→ **EXERCISE DIRECTIONS**
Rewrite the lines in the rows below, starting at the line containing "dend avontuur zijn, maar" and ending at the line containing "ontem e o que", with "onderhandelen" replaced by "praten" and all else unchanged.

→ **RECORDS FOR PROCESSING**

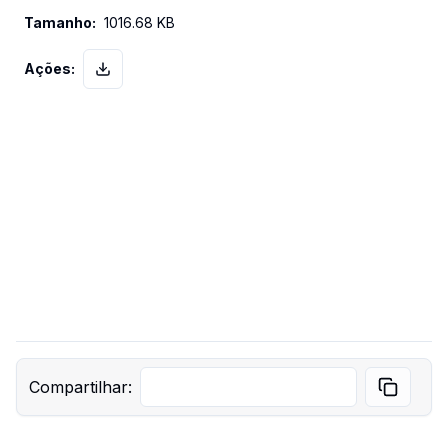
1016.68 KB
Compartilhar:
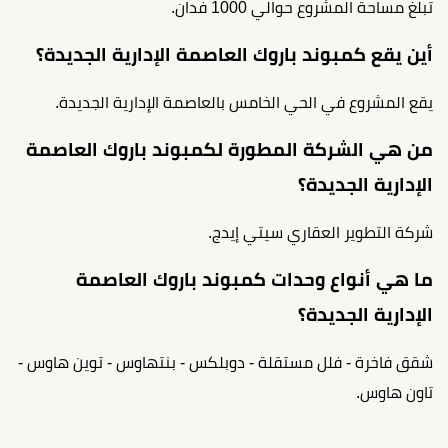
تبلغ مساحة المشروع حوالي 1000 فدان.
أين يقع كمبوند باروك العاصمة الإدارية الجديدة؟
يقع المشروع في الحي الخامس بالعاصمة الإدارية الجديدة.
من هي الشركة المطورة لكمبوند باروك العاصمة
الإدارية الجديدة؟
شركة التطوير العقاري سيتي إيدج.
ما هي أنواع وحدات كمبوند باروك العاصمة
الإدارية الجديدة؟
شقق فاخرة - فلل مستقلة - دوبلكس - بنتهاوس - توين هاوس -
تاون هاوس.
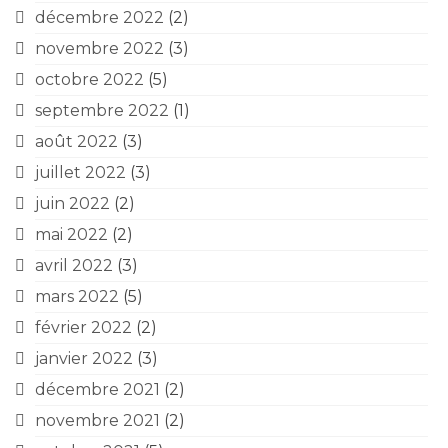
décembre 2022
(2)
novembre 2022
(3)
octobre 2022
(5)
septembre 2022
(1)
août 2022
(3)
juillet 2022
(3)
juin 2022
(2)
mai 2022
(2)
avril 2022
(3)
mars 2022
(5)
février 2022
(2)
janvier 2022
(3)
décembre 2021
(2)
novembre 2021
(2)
...
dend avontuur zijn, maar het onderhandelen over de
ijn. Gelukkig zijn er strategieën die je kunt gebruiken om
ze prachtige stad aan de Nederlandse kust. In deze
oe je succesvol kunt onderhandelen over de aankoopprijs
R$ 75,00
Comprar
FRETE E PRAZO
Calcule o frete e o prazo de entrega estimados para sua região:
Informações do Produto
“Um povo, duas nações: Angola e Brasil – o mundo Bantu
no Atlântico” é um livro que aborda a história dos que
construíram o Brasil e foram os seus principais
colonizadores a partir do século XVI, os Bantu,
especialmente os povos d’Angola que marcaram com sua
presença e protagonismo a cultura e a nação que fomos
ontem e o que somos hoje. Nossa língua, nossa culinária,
--
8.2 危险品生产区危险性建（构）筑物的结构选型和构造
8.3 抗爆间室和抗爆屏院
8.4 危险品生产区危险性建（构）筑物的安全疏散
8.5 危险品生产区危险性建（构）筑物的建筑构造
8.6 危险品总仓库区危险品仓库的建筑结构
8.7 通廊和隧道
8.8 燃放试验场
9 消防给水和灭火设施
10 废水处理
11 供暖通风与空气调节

→ **RESULT FOR THIS TASK**
dend avontuur zijn, maar het praten over de
ijn. Gelukkig zijn er strategieën die je kunt gebruiken om
ze prachtige stad aan de Nederlandse kust. In deze
oe je succesvol kunt praten over de aankoopprijs
R$ 75,00
Comprar
FRETE E PRAZO
Calcule o frete e o prazo de entrega estimados para sua região:
Informações do Produto
“Um povo, duas nações: Angola e Brasil – o mundo Bantu
no Atlântico” é um livro que aborda a história dos que
construíram o Brasil e foram os seus principais
colonizadores a partir do século XVI, os Bantu,
especialmente os povos d’Angola que marcaram com sua
presença e protagonismo a cultura e a nação que fomos
ontem e o que somos hoje. Nossa língua, nossa culinária,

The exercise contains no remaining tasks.